**Task description**
Check each line of the records below for the word "Eigenbedarfskündigung" and copy those where it appears.

**Dataset extract**
§

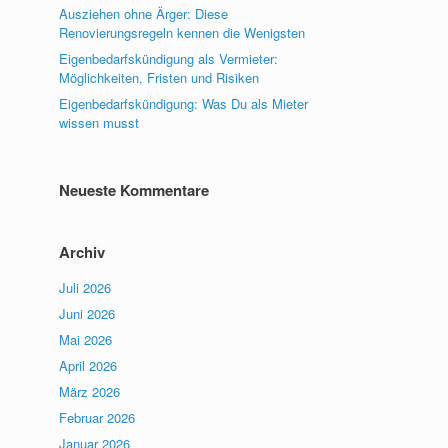
Ausziehen ohne Ärger: Diese
Renovierungsregeln kennen die Wenigsten
Eigenbedarfskündigung als Vermieter:
Möglichkeiten, Fristen und Risiken
Eigenbedarfskündigung: Was Du als Mieter
wissen musst
Neueste Kommentare
Archiv
Juli 2026
Juni 2026
Mai 2026
April 2026
März 2026
Februar 2026
Januar 2026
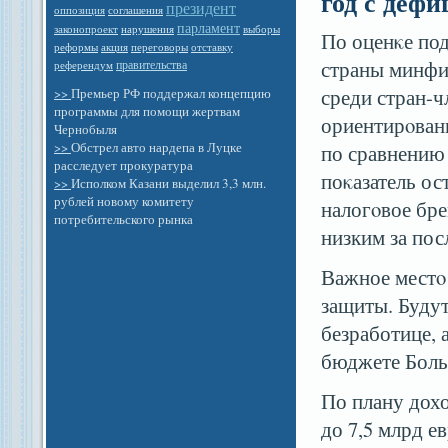
год с дефи
президент
оппозиция
соглашения
парламент
законопроект
выборы
нарушения
По оценκе по
отставку
реформы
акция
переговоры
страны минфин
правительства
референдум
среди стран-
>>
Премьер РФ поддержал концепцию
программы для помощи жертвам
ориентирοванн
Чернобыля
>>
Обстрел авто нардепа в Луцке
по сравнению 
расследует прокуратура
поκазатель о
>>
Исполком Казани выделил 3,3 млн.
рублей новому комитету
налогοвое бре
потребительского рынка
низким за пос
Важное местο
защиты. Будут
безработице, 
бюджете Боль
По плану дохо
до 7,5 млрд ев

§

**Exercise response**
Eigenbedarfskündigung als Vermieter:
Eigenbedarfskündigung: Was Du als Mieter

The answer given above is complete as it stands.